* **EXTRACT PROVIDED**:

========================

Six Poetry Journals Looking for Submissions

By Alec Witthohn


It’s April, and National Poetry Month is in full swing. There are plenty of ways to celebrate from attending readings to sharing poems with your friends and family or seeking out a new book of poetry to take home from your local bookseller. However, one of the best ways to contribute to the poetic community is by submitting your poems.

We understand how difficult it can be to find new publications and submit your work. That’s why, in honor of National Poetry Month, we’ve compiled a list of six poetry-focused publications accepting submissions now!


1. Sugar House Review

An independent nonprofit publisher dedicated to poetry, Sugar House Review has a young but impressive pedigree, having begun in 2009. Headed by Katherine Indermaur and Nano Taggart, Sugar House Review’s approach to publishing is both collaborative and features a wide range of styles. They’re also notable for their community outreach and collaboration. Sugar House Review has worked with “churches, bookstores, art galleries, advocacy groups, grant makers, coffee shops, schools, universities, individual artists,” and more.

At the moment, free general submissions are only open to current subscribers. However, anyone can submit to the magazine’s “Sugar Suites” multimedia publication. They may also submit their traditional work as a “Fast-track Poetry Submission” for a small fee, which promises a response “in 60 days or less” and a free digital issue of the publication.

Fast-track Poetry:

  • Up to 5 poems
  • $3.75 submission fee
  • Response in 60 days or less

Sugar Suites:

  • “Audio poems, video poems, or hybridized digital artifacts”
  • No fee


2. Conduit

Conduit is one of the quirkier magazines on our list. “A biannual literary journal that is at once direct, playful, inventive, irreverent, and darkly beautiful,” they’ve been publishing an impressive collection of established and emerging writers since 1993. In 2018, Conduit opened up its own book publishing division with Conduit Books & Ephemera, which publishes both the Marystina Santiestevan First Book Prize and Minds on Fire Open Book Prize. Today, William D. Waltz is the “kindly czar” who calls himself Editor-in-Chief among the journal’s dedicated staff.

========================

Stored records:
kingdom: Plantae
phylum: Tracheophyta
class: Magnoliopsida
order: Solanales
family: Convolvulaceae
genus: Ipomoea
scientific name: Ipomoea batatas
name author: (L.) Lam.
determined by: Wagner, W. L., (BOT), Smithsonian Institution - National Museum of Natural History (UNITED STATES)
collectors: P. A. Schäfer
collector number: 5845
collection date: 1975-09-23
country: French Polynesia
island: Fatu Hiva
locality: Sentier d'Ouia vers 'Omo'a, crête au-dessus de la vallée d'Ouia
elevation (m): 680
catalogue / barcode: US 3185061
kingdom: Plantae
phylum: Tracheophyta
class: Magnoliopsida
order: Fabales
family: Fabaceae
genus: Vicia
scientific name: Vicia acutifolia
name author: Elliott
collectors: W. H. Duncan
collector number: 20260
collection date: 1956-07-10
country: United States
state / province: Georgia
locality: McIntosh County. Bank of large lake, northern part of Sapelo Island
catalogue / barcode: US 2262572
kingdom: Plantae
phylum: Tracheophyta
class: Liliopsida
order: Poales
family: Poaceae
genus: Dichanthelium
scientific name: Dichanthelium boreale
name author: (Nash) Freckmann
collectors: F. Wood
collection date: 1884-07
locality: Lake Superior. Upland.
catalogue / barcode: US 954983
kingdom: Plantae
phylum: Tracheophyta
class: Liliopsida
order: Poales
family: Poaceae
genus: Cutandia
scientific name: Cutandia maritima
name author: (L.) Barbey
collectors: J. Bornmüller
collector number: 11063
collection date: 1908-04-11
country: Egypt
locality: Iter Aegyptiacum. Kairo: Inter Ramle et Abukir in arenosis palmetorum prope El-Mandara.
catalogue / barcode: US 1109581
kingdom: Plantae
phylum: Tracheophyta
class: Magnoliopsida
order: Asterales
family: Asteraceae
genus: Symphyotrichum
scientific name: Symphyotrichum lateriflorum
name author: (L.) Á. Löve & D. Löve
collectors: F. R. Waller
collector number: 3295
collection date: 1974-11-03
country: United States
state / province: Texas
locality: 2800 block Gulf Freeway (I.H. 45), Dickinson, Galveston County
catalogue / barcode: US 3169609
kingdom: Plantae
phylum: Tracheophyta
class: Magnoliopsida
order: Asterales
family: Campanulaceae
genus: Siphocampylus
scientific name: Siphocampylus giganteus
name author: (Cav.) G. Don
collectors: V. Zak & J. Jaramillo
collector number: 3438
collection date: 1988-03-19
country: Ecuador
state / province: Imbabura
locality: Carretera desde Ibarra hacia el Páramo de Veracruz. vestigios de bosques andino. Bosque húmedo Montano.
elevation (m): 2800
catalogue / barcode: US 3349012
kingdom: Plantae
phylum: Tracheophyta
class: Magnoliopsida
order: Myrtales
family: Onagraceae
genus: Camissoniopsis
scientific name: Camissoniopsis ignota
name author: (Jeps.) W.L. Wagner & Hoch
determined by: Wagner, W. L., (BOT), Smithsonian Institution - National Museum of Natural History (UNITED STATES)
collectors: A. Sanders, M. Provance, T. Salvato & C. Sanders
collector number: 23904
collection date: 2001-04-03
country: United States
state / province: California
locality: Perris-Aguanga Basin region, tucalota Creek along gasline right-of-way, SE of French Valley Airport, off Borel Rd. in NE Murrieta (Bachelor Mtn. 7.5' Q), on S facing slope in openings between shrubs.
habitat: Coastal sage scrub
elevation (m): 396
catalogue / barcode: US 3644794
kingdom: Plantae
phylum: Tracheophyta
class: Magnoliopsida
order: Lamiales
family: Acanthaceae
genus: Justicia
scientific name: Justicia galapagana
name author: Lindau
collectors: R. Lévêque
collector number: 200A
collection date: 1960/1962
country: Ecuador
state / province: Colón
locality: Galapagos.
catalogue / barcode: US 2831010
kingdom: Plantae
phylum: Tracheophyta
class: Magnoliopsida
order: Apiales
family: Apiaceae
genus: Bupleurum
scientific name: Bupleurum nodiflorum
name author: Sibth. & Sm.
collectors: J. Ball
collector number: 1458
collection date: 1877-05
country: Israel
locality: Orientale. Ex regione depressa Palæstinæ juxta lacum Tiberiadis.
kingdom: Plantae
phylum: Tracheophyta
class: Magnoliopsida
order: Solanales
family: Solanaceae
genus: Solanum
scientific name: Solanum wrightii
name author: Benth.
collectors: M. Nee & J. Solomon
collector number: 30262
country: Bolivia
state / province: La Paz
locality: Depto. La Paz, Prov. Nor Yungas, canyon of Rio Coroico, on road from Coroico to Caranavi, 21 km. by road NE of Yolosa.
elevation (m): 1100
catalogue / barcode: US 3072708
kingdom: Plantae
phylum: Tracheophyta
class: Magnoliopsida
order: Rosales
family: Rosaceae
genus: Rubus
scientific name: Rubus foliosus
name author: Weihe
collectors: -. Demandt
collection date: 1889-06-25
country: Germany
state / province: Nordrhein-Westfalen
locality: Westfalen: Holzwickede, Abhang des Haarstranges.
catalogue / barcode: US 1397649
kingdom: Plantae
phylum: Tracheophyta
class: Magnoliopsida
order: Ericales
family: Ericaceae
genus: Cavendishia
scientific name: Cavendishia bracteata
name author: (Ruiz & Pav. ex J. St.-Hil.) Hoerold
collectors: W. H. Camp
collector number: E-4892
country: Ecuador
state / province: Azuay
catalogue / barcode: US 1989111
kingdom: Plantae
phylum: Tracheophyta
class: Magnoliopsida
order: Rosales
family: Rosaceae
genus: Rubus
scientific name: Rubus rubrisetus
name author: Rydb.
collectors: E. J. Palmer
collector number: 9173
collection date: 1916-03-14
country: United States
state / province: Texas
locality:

========================

* **YOUR TASK**: Continue the article on poetry journals seeking submissions, starting right after its last sentence. You won't need the records.

* **TASK ANSWER**:
Poets can submit to the Marystina Santiestevan First Book Prize until July 7th as well as the general poetry queue, which is open year-round. Future themes for upcoming issues include: “What in the World (Wonder) and Bad Connections (Fun of Forgetting).”

Marystina Santiestevan First Book Prize:

  • 48-90 page manuscript
  • $25.00 fee
  • $1,500 grand prize

General Poetry Submissions:

  • 3-5 Poems
  • $3.00 fee


3. Poet Lore

Beginning in 1889, Poet Lore is the oldest poetry journal in the United States. Despite their imposing background they’ve published plenty of emerging poets right next to literary giants like Sharon Olds and Terrance Hayes. Poet Lore is headed by Emily Holland.

Poet Lore is currently open for general submissions until May 31st. They ask that poets submit only once per submission period with no more than five poems in a single document. See their website for full details.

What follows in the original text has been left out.